Which lines hold the word "cross"? Copy each of them from the material.

****************

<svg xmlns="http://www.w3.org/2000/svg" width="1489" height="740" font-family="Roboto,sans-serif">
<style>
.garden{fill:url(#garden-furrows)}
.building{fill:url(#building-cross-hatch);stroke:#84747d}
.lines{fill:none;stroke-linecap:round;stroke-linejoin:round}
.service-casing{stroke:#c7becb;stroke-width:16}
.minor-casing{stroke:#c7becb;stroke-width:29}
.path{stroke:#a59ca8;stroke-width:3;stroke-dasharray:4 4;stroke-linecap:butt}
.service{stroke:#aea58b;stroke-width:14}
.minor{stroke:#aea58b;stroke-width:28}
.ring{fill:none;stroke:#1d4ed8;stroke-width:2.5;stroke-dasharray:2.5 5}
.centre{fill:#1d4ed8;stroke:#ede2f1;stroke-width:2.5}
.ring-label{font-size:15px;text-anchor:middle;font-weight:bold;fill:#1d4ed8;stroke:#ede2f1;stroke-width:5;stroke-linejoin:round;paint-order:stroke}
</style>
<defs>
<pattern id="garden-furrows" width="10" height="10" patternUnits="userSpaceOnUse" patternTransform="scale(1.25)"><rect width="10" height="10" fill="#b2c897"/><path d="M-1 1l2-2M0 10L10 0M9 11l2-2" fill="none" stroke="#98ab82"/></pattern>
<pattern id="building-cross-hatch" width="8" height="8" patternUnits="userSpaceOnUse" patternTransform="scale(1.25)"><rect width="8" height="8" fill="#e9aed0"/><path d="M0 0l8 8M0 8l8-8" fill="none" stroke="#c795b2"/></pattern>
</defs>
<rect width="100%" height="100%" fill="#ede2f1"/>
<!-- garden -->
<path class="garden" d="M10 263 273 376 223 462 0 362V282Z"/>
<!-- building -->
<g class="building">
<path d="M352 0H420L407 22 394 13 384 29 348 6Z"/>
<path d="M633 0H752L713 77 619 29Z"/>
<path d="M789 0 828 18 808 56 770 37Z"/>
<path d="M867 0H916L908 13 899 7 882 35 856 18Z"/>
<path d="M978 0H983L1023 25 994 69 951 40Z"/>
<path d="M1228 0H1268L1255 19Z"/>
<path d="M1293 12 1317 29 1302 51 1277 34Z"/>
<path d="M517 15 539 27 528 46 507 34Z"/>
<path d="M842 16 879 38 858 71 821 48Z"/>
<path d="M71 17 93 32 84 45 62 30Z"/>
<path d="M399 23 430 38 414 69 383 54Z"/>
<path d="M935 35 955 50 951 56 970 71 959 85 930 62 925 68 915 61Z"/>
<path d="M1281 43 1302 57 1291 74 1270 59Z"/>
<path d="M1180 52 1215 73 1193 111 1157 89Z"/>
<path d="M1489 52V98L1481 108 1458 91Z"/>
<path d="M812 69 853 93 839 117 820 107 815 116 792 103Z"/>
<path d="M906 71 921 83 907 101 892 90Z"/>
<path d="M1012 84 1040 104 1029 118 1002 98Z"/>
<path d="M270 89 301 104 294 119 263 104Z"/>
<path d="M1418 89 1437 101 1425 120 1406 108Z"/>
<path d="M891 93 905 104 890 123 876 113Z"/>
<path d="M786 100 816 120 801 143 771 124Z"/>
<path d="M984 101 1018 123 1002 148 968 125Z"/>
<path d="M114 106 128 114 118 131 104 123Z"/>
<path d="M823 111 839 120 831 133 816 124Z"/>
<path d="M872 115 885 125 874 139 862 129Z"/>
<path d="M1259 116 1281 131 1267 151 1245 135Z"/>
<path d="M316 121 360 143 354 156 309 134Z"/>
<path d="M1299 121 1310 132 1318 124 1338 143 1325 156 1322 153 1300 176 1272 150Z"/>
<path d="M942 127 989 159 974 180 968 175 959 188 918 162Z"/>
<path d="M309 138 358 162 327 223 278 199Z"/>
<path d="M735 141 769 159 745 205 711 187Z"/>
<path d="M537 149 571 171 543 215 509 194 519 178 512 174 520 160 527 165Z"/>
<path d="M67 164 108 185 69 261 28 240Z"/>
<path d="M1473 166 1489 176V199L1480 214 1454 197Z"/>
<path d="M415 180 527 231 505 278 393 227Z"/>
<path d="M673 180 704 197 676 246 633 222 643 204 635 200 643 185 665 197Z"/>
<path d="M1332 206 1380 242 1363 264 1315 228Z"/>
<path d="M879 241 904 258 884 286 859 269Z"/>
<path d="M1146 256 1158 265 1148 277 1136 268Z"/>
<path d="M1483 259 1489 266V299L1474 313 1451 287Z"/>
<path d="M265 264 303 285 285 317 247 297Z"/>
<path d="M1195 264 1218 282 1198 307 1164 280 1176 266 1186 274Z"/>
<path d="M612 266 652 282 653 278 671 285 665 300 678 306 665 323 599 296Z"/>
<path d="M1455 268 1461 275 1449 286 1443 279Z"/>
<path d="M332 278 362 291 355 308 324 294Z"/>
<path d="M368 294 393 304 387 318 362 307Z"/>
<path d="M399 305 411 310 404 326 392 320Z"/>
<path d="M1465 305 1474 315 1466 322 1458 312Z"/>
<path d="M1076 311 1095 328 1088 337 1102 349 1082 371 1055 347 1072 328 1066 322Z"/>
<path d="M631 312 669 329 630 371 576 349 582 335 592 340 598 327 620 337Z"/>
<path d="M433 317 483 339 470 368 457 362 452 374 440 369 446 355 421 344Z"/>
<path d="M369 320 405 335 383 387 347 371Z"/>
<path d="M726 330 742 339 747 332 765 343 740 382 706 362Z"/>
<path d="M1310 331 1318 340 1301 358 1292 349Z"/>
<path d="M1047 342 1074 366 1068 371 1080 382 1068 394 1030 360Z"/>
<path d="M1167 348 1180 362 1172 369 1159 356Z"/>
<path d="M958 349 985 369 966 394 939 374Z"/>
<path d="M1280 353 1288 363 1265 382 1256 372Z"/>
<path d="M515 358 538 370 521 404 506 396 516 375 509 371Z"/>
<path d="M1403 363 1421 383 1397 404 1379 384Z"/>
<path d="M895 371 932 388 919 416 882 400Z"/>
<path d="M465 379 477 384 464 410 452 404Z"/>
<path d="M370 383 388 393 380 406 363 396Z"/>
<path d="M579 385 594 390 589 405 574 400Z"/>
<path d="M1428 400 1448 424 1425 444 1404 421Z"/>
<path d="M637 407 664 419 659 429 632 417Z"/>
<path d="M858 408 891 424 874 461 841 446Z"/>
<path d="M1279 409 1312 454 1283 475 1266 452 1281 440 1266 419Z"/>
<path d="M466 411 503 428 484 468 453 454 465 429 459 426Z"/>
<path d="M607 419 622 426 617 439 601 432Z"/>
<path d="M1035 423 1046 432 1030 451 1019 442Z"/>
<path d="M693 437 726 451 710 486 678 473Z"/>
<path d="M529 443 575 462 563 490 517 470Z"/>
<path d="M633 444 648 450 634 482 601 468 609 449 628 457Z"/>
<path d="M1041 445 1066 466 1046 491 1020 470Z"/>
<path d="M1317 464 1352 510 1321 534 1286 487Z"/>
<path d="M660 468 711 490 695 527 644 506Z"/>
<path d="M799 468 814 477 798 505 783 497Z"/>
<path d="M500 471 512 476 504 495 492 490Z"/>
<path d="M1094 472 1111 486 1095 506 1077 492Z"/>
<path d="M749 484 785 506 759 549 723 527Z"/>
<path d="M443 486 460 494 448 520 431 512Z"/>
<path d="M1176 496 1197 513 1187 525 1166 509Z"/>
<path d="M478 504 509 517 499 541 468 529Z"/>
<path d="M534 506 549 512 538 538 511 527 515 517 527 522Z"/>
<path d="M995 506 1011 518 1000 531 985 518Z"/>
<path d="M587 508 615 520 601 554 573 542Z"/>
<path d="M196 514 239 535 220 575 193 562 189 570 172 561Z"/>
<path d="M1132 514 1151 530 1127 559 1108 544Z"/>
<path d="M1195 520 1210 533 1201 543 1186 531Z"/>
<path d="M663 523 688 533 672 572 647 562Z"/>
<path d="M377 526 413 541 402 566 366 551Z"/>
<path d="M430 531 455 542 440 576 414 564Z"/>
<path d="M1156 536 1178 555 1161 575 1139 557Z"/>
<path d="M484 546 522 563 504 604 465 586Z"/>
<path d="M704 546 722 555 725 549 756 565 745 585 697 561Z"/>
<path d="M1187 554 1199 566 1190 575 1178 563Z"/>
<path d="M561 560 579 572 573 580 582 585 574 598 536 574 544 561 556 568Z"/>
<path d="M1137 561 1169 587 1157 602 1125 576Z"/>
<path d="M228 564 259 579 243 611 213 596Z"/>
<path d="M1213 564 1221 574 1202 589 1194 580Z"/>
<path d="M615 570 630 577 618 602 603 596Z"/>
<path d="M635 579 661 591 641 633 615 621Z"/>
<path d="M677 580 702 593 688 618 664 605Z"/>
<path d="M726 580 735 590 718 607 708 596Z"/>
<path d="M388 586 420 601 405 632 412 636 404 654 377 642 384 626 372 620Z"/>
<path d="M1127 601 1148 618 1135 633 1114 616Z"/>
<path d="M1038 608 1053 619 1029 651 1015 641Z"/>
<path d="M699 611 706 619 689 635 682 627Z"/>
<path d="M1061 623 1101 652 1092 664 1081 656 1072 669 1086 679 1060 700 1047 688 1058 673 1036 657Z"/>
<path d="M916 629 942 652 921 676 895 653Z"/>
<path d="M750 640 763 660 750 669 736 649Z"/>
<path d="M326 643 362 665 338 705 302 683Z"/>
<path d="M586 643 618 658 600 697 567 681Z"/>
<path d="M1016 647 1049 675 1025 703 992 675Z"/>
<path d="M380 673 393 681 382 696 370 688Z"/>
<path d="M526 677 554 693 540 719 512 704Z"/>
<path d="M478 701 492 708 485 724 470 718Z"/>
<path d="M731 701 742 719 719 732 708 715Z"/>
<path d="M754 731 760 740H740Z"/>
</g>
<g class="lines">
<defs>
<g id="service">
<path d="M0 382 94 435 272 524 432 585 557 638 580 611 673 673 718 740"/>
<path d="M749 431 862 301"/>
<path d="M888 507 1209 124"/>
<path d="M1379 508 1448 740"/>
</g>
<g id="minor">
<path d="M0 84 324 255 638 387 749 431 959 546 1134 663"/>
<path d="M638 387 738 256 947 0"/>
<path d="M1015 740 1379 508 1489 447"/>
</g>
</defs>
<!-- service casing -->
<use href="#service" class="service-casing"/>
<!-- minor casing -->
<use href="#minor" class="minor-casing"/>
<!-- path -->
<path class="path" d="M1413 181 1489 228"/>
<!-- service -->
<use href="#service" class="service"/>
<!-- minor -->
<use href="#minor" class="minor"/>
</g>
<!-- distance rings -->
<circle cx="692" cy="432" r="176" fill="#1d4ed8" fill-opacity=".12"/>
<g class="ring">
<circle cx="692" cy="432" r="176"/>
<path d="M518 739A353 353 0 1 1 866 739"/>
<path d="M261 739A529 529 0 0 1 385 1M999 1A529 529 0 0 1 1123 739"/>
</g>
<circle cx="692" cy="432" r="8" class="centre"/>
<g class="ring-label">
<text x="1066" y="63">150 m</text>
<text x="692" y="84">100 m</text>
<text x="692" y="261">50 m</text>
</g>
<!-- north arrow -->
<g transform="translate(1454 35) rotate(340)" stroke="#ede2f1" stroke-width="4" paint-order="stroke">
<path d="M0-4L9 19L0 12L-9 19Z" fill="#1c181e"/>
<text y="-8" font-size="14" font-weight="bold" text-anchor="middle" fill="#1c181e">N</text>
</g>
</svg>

****************

• **ANSWER SECTION**
.building{fill:url(#building-cross-hatch);stroke:#84747d}
<pattern id="building-cross-hatch" width="8" height="8" patternUnits="userSpaceOnUse" patternTransform="scale(1.25)"><rect width="8" height="8" fill="#e9aed0"/><path d="M0 0l8 8M0 8l8-8" fill="none" stroke="#c795b2"/></pattern>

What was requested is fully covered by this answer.